Dataset entries
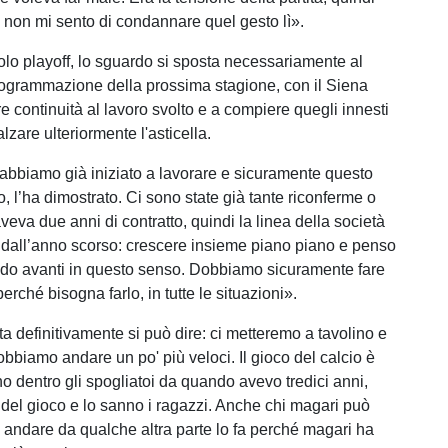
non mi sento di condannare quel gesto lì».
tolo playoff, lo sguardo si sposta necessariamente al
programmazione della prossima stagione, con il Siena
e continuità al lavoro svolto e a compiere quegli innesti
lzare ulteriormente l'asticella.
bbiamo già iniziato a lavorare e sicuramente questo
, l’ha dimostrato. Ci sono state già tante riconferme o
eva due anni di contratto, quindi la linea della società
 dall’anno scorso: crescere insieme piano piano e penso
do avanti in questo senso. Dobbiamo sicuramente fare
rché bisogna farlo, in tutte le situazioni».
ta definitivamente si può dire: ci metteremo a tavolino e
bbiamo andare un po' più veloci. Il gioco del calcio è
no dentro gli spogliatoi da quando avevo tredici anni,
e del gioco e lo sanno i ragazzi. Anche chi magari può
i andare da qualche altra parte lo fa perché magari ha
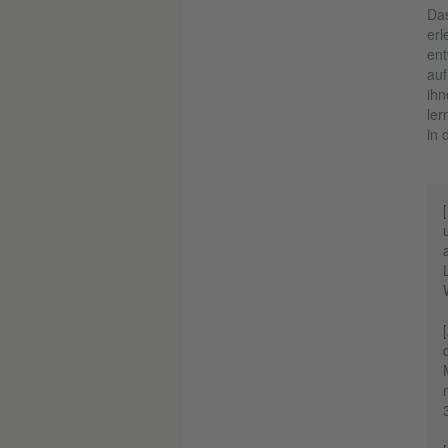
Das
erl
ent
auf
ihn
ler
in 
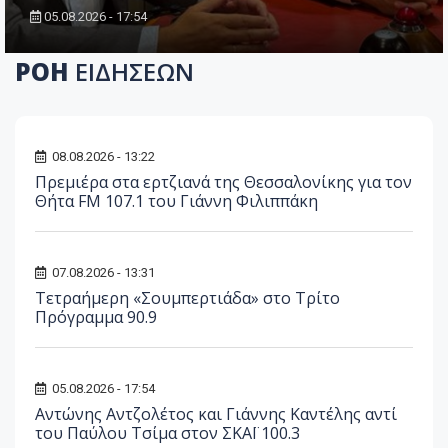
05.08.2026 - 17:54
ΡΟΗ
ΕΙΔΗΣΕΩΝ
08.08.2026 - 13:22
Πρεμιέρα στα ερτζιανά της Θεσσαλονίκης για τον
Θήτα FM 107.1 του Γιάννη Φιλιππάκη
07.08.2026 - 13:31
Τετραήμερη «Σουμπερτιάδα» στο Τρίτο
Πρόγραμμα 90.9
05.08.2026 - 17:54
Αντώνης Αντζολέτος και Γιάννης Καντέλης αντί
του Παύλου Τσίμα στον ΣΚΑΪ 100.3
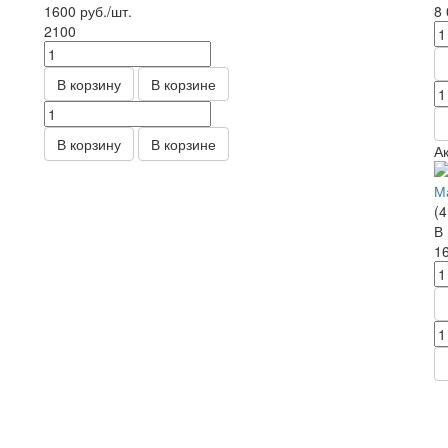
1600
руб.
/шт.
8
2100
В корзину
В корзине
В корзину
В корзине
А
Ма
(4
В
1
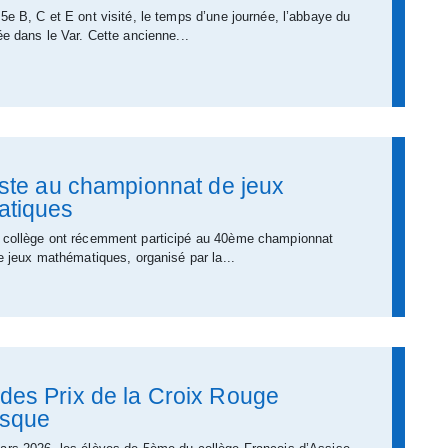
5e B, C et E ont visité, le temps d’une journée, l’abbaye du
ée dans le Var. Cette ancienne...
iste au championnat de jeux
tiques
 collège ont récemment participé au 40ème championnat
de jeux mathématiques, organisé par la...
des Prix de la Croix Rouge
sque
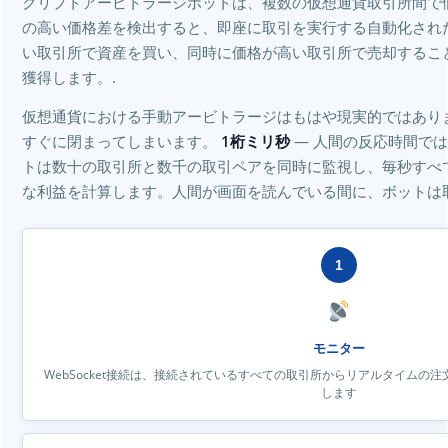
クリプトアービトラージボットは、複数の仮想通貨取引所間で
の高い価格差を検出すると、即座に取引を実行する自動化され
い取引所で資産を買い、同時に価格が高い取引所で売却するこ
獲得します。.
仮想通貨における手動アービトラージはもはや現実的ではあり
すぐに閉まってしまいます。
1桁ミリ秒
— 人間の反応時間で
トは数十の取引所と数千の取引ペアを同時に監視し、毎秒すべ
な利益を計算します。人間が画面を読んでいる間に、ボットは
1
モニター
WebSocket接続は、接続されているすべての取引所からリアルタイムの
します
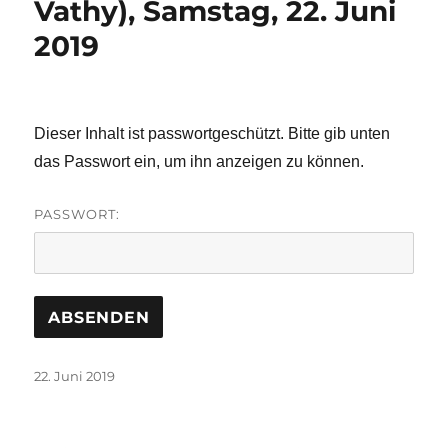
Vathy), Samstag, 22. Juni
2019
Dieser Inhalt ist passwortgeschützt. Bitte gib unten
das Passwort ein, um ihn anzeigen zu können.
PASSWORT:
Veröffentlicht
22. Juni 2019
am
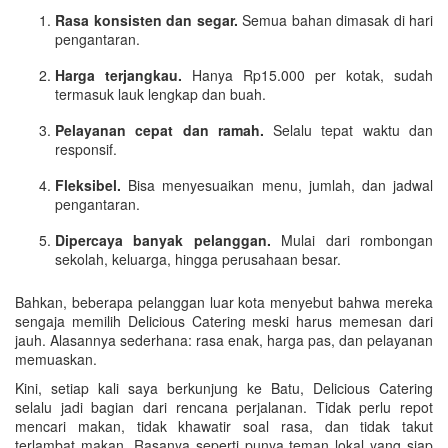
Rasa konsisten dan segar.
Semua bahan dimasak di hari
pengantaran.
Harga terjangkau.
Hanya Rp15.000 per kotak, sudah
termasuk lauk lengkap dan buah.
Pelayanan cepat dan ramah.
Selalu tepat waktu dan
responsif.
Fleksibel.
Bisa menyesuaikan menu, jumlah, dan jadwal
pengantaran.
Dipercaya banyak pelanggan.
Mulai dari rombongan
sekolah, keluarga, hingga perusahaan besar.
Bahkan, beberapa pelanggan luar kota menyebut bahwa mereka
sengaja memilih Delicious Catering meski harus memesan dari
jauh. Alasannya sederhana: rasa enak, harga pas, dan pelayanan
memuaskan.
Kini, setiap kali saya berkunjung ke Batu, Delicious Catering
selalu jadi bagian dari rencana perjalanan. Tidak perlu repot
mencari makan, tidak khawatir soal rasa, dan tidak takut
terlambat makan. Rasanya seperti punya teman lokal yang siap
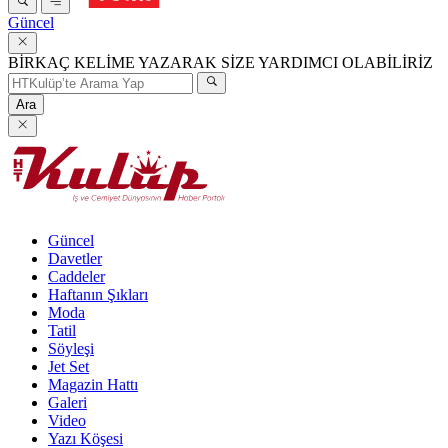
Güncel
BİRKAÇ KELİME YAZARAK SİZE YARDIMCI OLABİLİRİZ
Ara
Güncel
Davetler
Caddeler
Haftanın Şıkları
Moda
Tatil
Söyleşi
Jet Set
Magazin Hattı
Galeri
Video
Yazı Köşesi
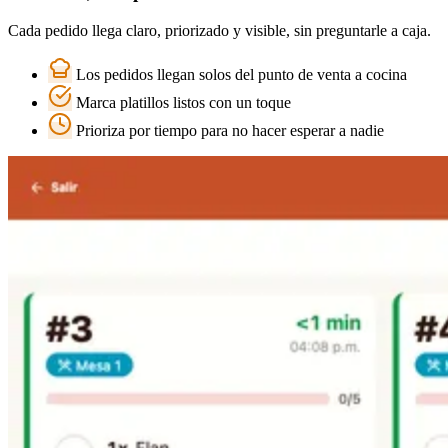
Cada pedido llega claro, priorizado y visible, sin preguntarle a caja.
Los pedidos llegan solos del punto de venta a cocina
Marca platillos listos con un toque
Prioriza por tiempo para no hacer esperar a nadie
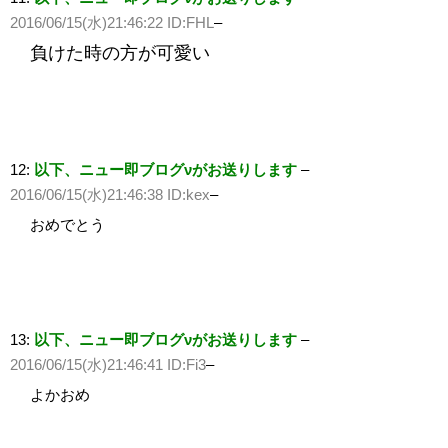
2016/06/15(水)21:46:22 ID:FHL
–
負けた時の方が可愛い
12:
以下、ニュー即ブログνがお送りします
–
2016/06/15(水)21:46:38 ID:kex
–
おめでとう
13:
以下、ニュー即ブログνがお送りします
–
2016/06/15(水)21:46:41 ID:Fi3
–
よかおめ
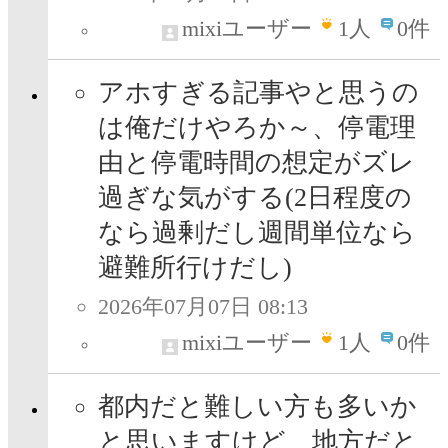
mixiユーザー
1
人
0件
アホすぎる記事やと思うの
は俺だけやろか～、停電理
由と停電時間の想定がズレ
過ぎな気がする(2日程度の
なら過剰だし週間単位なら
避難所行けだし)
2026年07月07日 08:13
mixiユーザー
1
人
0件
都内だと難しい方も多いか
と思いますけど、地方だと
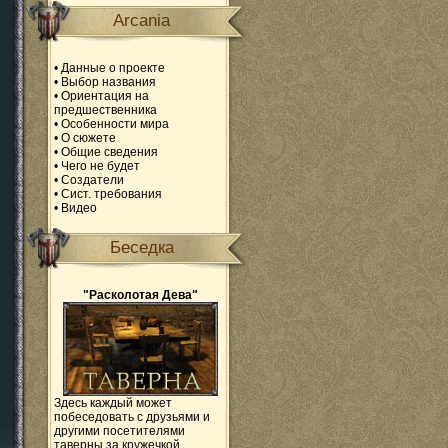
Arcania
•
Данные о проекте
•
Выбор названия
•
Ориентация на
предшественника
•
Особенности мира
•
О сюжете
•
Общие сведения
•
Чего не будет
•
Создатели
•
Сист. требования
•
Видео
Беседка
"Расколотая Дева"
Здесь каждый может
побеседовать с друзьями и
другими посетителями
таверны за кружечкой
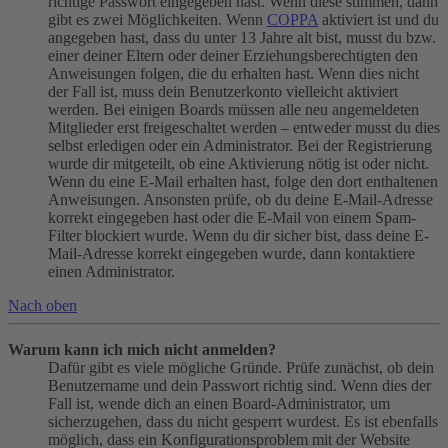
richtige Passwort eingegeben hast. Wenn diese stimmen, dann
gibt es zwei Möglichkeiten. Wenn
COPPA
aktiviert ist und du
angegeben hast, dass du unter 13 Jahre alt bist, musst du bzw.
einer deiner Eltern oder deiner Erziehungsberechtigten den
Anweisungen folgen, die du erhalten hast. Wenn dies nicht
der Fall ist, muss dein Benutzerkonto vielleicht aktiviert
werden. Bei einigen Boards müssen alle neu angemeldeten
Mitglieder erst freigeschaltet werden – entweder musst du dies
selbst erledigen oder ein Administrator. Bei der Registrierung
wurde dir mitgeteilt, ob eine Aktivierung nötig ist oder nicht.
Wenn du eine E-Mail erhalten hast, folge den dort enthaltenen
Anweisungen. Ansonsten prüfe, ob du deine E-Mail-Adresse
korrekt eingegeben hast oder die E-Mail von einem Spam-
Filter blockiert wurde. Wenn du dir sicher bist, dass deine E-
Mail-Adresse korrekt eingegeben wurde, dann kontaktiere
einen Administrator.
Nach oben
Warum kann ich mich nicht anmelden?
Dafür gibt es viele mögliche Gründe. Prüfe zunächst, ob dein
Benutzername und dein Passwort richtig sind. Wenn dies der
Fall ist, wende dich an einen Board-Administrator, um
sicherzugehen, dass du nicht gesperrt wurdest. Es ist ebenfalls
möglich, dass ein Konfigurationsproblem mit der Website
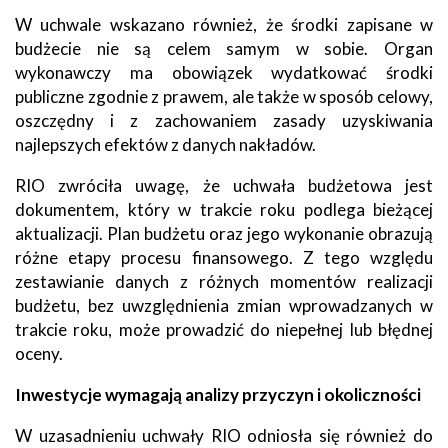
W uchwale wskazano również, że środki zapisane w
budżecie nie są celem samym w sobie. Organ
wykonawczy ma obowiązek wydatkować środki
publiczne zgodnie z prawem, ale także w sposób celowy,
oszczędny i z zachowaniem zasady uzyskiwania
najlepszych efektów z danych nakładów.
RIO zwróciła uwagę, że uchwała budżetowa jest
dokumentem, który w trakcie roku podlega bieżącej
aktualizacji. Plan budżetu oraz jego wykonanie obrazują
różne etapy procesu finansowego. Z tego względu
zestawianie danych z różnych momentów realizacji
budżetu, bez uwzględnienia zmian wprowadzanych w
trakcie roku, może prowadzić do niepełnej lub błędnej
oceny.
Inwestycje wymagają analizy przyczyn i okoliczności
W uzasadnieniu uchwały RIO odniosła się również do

Work instructions
Filter the lines above, keeping and copying those that contain "również".

Solution to this problem
W uchwale wskazano również, że środki zapisane w
W uzasadnieniu uchwały RIO odniosła się również do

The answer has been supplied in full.